2005-12-23 / Community

Water Pollution Plant Overhaul Set For 2006

By Roseanne Honan

  • A modernization project that will pump in millions of dollars in new equipment and promises to eventually address odor-control at the Rockaway Water Pollution Control Plant is slated to begin in 2006, The Wave has learned.
  • Details of the plan are outlined in a letter dated December 2 from Department of Environmental Protection Deputy Commissioner Vincent Sapienza to City Councilman Joseph Addabbo Jr.

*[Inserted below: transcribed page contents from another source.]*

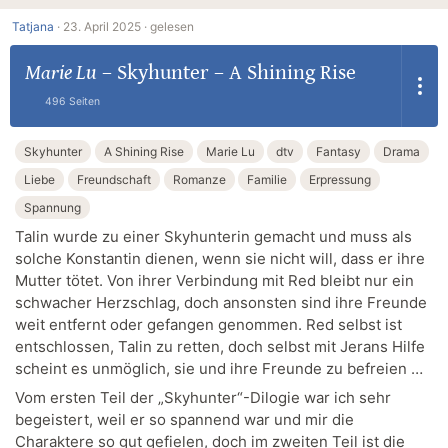
Tatjana
·
23. April 2025 ·
gelesen
Marie Lu
–
Skyhunter – A Shining Rise
496 Seiten
Skyhunter
A Shining Rise
Marie Lu
dtv
Fantasy
Drama
Liebe
Freundschaft
Romanze
Familie
Erpressung
Spannung
Talin wurde zu einer Skyhunterin gemacht und muss als
solche Konstantin dienen, wenn sie nicht will, dass er ihre
Mutter tötet. Von ihrer Verbindung mit Red bleibt nur ein
schwacher Herzschlag, doch ansonsten sind ihre Freunde
weit entfernt oder gefangen genommen. Red selbst ist
entschlossen, Talin zu retten, doch selbst mit Jerans Hilfe
scheint es unmöglich, sie und ihre Freunde zu befreien …
Vom ersten Teil der „Skyhunter“-Dilogie war ich sehr
begeistert, weil er so spannend war und mir die
Charaktere so gut gefielen, doch im zweiten Teil ist die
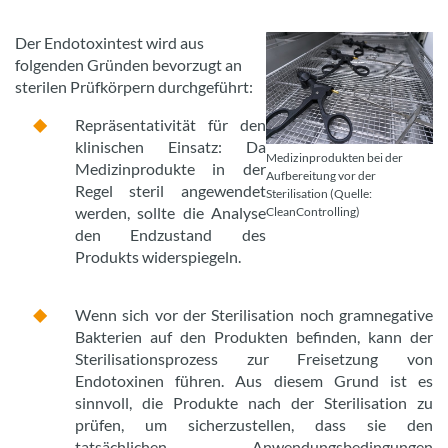
Der Endotoxintest wird aus
folgenden Gründen bevorzugt an
sterilen Prüfkörpern durchgeführt:
Repräsentativität für den
klinischen Einsatz: Da
Medizinprodukten bei der
Medizinprodukte in der
Aufbereitung vor der
Regel steril angewendet
Sterilisation (Quelle:
werden, sollte die Analyse
CleanControlling)
den Endzustand des
Produkts widerspiegeln.
Wenn sich vor der Sterilisation noch gramnegative
Bakterien auf den Produkten befinden, kann der
Sterilisationsprozess zur Freisetzung von
Endotoxinen führen. Aus diesem Grund ist es
sinnvoll, die Produkte nach der Sterilisation zu
prüfen, um sicherzustellen, dass sie den
tatsächlichen Anwendungsbedingungen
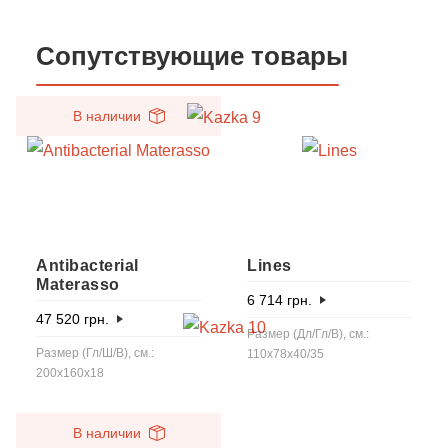
Сопутствующие товары
В наличии
Antibacterial
Lines
Materasso
6 714
грн.
47 520
грн.
Размер (Дл/Гл/В), см.:
Размер (Гл/Ш/В), см.:
110x78x40/35
200x160x18
В наличии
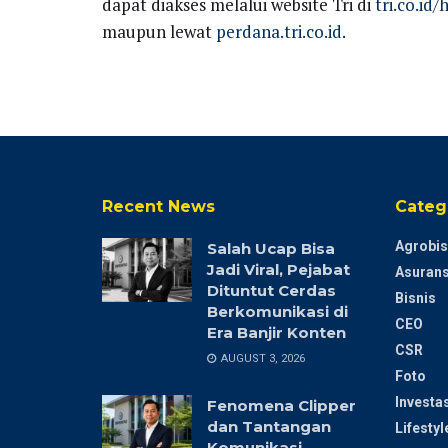
dapat diakses melalui website Tri di
tri.co.id
maupun lewat
perdana.tri.co.id
.
Recent News
Categ
Agrobis
Salah Ucap Bisa
Jadi Viral, Pejabat
Asurans
Dituntut Cerdas
Bisnis
Berkomunikasi di
CEO
Era Banjir Konten
CSR
AUGUST 3, 2026
Foto
Investas
Fenomena Clipper
dan Tantangan
Lifestyl
Komunikasi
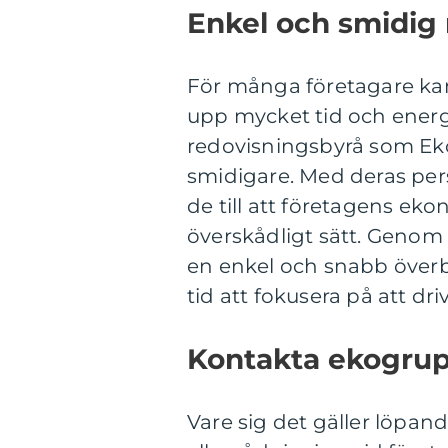
Enkel och smidig
För många företagare kan
upp mycket tid och ener
redovisningsbyrå som Ek
smidigare. Med deras per
de till att företagens ek
överskådligt sätt. Genom 
en enkel och snabb överb
tid att fokusera på att dr
Kontakta ekogrupp
Vare sig det gäller löpan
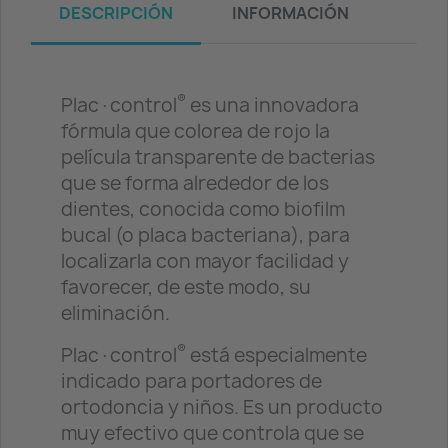
DESCRIPCIÓN
INFORMACIÓN
®
Plac·control
es una innovadora
fórmula que colorea de rojo la
película transparente de bacterias
que se forma alrededor de los
dientes, conocida como biofilm
bucal (o placa bacteriana), para
localizarla con mayor facilidad y
favorecer, de este modo, su
eliminación.
®
Plac·control
está especialmente
indicado para portadores de
ortodoncia y niños. Es un producto
muy efectivo que controla que se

    “Regarding the Rockaway plant, the DEP recently completed a Facility Plan calling for a phased modernization of the equipment and structures. The initial phase of the program will include replacement of equipment totaling $25 million. Design work is expected to begin in 2006. Future phases of work will include odor-control systems consistent with all air-quality requirements,” Sapienza wrote.

    Local residents have long complained to local representatives and in letters to The Wave about the odors that create a hold-your-breath zone near Beach 105 Street and Beach Channel Drive. Earlier this year, Community Board 14 District Manager Jonathon Gaska, encouraged people to call 311 after residents reported that the odor was particularly strong.

    Sapienza also stated in the letter that in 2004, the Rockaway plant received the National Association of Clean Water Agencies’ Peak Performance Award for perfect compliance with environmental discharge standards.

    With the housing boom taking place on the peninsula, many are concerned that the plant will be unable to perform properly for a burgeoning population.

    These concerns led Addabbo to write at least two letters advocating for a plant upgrade. Sapienza responded to the Councilman’s queries, and wrote this about the odor problem: “While the facility is a well-performing plant, we acknowledge that some parts of the operation can at times produce unpleasant odors. Staff at the plant are attentive to these areas, insuring that doors are closed, containers are covered, and biological systems are appropriately monitored.”

    The city owns 14 waste water pollution control plants, which are dotted along most of New York’s major waterways, including the Hudson River, Coney Island, and the Bowery. They are mapped on the city’s website, NYC.gov.

    The Rockaway plant, built in 1952, collects sewage water and debris by the millions of gallons. Three separate treatments filter sewage and sludge, until the final disinfectant stage, where the water is released into the open ocean and Jamaica Bay. The plant was last upgraded in 1974.

    Addabbo said he is pleased with the proposed 2006 plant modernizations.

    “This has been a chronic problem in Rockaway for many years. The odor is an unbearable nuisance and possibly a health issue for residents and workers. Something had to be done,” he told The Wave.

    With the facility plan slated for the Wastewater Pollution Control Plant in 2006, Rockaway residents may have odor-free days ahead, even in the sweltering summer months.

    “It will be nice to drive past there and not have to hold my breath. The upgrade has been long overdue and I plan to keep an eye on it,” Addabbo said.